Start of Data to process

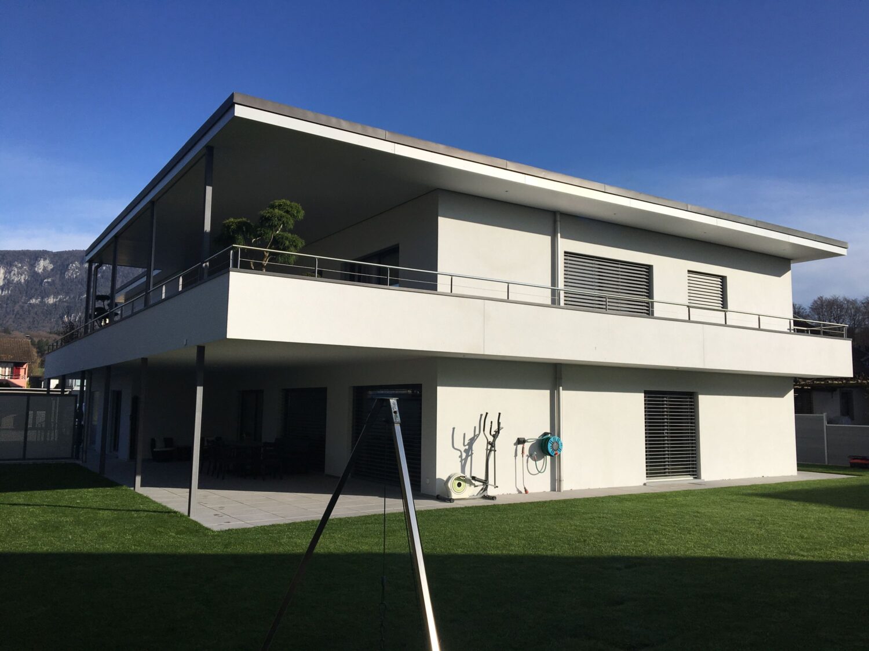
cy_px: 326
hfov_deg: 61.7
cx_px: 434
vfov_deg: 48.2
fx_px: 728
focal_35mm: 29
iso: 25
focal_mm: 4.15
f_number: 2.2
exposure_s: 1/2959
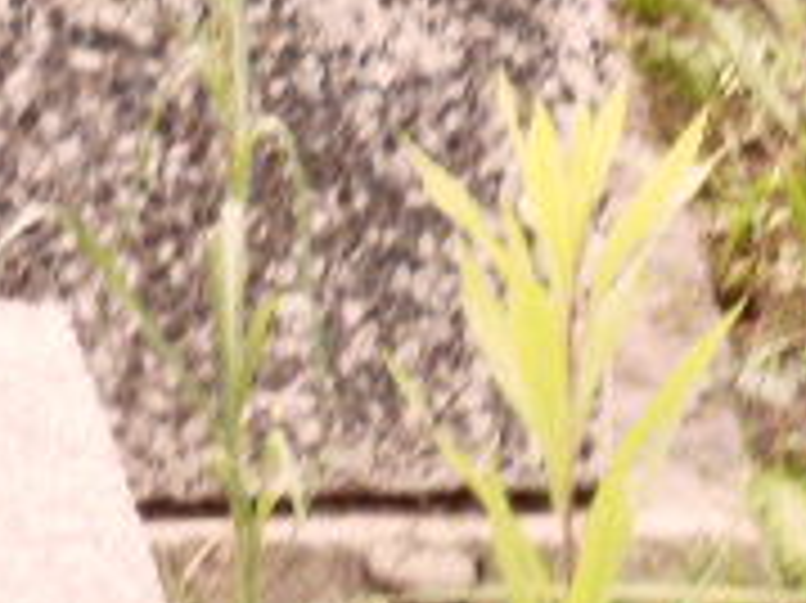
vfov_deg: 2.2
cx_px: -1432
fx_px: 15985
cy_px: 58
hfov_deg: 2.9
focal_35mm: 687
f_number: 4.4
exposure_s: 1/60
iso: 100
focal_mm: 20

End of Data to process
Start of Data to process

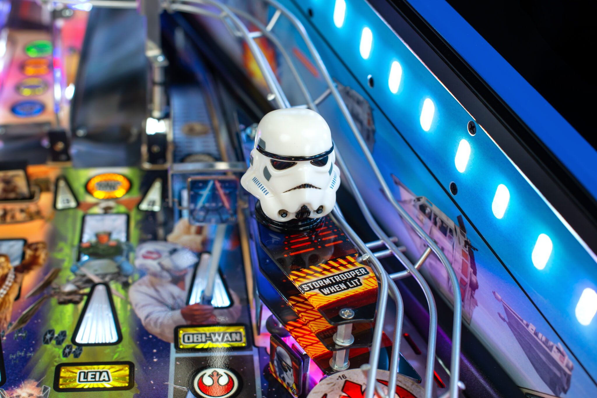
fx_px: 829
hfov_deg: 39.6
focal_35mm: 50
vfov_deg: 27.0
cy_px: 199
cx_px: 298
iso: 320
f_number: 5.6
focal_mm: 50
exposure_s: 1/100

End of Data to process

From the records above, print exactly the lines that run from the line with "vfov_deg: 27.0" to the line with "exposure_s: 1/100", inclusive.

**Exercise result:**
vfov_deg: 27.0
cy_px: 199
cx_px: 298
iso: 320
f_number: 5.6
focal_mm: 50
exposure_s: 1/100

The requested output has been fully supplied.